■ WORK ITEM ■
A word-for-word copy of the data is what's wanted, with no pictures.

======

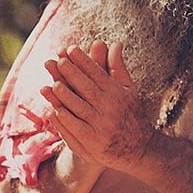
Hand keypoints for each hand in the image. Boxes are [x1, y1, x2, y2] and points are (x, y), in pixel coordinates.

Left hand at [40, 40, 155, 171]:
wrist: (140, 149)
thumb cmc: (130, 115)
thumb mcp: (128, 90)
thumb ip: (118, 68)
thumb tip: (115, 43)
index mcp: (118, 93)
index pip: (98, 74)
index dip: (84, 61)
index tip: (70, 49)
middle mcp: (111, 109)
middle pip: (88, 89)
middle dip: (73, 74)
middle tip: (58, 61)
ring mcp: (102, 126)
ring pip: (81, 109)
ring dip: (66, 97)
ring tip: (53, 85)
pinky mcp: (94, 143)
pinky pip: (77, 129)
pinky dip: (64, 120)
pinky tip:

======

■ TASK RESULT ■
Hand keypoints for each hand in the image. Boxes are [x1, y1, x2, y2] and points are (x, y), in pixel coordinates.

Left hand at [40, 40, 155, 171]:
wrist: (140, 149)
thumb cmc: (130, 115)
thumb mcp: (128, 90)
thumb ip: (118, 68)
thumb tip: (115, 43)
index mcp: (118, 93)
index pip: (98, 74)
index dip: (84, 61)
index tip: (70, 49)
middle mcp: (111, 109)
middle pip: (88, 89)
middle dip: (73, 74)
middle tip: (58, 61)
ring mcp: (102, 126)
ring pip: (81, 109)
ring dip: (66, 97)
ring tip: (53, 85)
pinky mcp: (94, 143)
pinky pip: (77, 129)
pinky dip: (64, 120)
pinky tip:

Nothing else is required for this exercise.